By Peter Calder
The faces and the silences were long among Prada supporters on the Hauraki Gulf yesterday, but they are quick to remind you that Tuesday is another day.
As the sparkle wore off aboard one of the Italian supporters' craft, syndicate consultant Francesco Cattani, a veteran sailor himself, shrugged.
"Some are disappointed," he said. "Others know that yacht racing is like poker: you don't count your money till the game is over."
Two supporters' craft followed in the grey boat's wake on the course. The crew's families kept their feelings to themselves, enduring their second day of first-day nerves in luxurious isolation on a separate craft.
But aboard the chartered launch L'Affaire, a few dozen enthusiastic Italians kept their optimism up, lunching on pasta and regional cheeses as they waited for the start. The boat bounced in the swell while the passengers pounded the keys of cellphones, text-messaging or calling loved ones with the minutiae of weather and windspeed.
It was the small hours of Sunday in Italy and, the way the contingent here tell it, one in 10 Italians were on the edge of their seats at home.
"Are you kidding?" said one. "Millions are watching even though it's one or two in the morning. People talk about nothing else."
Luna Rossa's sharp start and early confidence prompted a flurry of bravos, but when she rounded the first mark 22 seconds astern of the black boat, the mood quickly became sombre.
The Italian Ambassador, Roberto Palmieri, scowled on the aft deck.
Up forward, Cino Ricci, who skippered Azzurra in the Italian challenge at Newport in 1983, was unequivocal.
"It's a bad day for us," he said, predicting certain defeat before the end of the third leg.
"Russell Coutts can control things very well and it is very fast, the New Zealand boat."
As the probable slowly became the inevitable, most of the watchers hunkered down in the cabin, staring gloomily at the animations on the TV screen.
A hardy handful stood on the foredeck, as if willing a miracle.
Yet as the gun sounded and Black Magic dropped her sail, they were all smiles, gracious in disappointment.
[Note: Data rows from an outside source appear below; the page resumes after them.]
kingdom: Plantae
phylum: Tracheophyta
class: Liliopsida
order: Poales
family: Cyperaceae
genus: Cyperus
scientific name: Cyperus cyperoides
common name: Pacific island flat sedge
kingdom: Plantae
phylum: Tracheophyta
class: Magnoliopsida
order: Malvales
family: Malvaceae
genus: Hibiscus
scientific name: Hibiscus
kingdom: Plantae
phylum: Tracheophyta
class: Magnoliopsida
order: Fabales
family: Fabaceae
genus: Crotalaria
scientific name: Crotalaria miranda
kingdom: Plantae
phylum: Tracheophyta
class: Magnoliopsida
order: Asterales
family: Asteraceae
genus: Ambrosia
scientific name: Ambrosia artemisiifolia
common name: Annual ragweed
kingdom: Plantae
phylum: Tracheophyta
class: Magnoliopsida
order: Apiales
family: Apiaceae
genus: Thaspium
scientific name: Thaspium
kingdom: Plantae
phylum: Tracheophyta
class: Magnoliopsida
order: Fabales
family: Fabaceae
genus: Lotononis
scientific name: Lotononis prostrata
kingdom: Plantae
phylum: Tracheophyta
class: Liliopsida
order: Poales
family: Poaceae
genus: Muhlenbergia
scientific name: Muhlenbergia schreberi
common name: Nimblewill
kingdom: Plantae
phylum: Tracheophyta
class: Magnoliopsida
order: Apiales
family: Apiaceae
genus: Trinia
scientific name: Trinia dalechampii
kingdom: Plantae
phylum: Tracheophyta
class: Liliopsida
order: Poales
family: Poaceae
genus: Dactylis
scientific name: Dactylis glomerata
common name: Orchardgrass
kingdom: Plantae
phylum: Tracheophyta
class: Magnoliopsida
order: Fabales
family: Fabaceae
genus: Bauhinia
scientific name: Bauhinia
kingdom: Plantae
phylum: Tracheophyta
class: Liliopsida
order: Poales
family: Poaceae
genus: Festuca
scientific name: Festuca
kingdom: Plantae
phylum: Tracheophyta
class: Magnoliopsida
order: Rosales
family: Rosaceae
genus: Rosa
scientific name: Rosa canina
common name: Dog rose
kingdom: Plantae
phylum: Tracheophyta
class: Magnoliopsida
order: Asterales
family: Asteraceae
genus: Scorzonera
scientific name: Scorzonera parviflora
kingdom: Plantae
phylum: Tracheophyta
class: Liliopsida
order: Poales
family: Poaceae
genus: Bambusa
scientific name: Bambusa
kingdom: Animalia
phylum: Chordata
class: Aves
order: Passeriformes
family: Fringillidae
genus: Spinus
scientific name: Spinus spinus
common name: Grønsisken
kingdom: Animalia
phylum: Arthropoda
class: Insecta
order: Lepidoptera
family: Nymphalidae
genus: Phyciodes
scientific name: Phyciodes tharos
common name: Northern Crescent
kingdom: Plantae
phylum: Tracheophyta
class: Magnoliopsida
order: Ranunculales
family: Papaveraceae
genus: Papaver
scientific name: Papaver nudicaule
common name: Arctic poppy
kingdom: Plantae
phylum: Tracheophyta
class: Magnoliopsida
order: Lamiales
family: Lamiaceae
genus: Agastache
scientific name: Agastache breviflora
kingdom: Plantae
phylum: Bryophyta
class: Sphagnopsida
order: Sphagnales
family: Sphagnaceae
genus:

The skipper set a course for port, but Mr Cattani waved him on, taking us close enough to the grey boat to shower the disconsolate crew with more bravos.
"We need to cheer them up," he explained. "We have to go to them and cheer them not just when we win."
As we motored back they offered me high fives, handshakes and embraces as though it was somehow my achievement.
"You sailed well today - but we will get you next time." I tried not to look smug. The ambassador dozed.
On the dockside, the supporters formed five-deep ranks to hail the team home as the strains of Luna Rossa swelled. Klaxons, much of their gas expelled, wheezed bravely and I recalled Mr Ricci's explanation of yachting's popularity in his homeland. "It's not like soccer," he'd told me. "They are crazy for Luna Rossa because there is so much of her on TV. It's not the sailing. They like the idea of something hard to do."
The word he seems to be grasping for is "challenge." He knows, maybe better than anyone, that they've bitten off a big one here.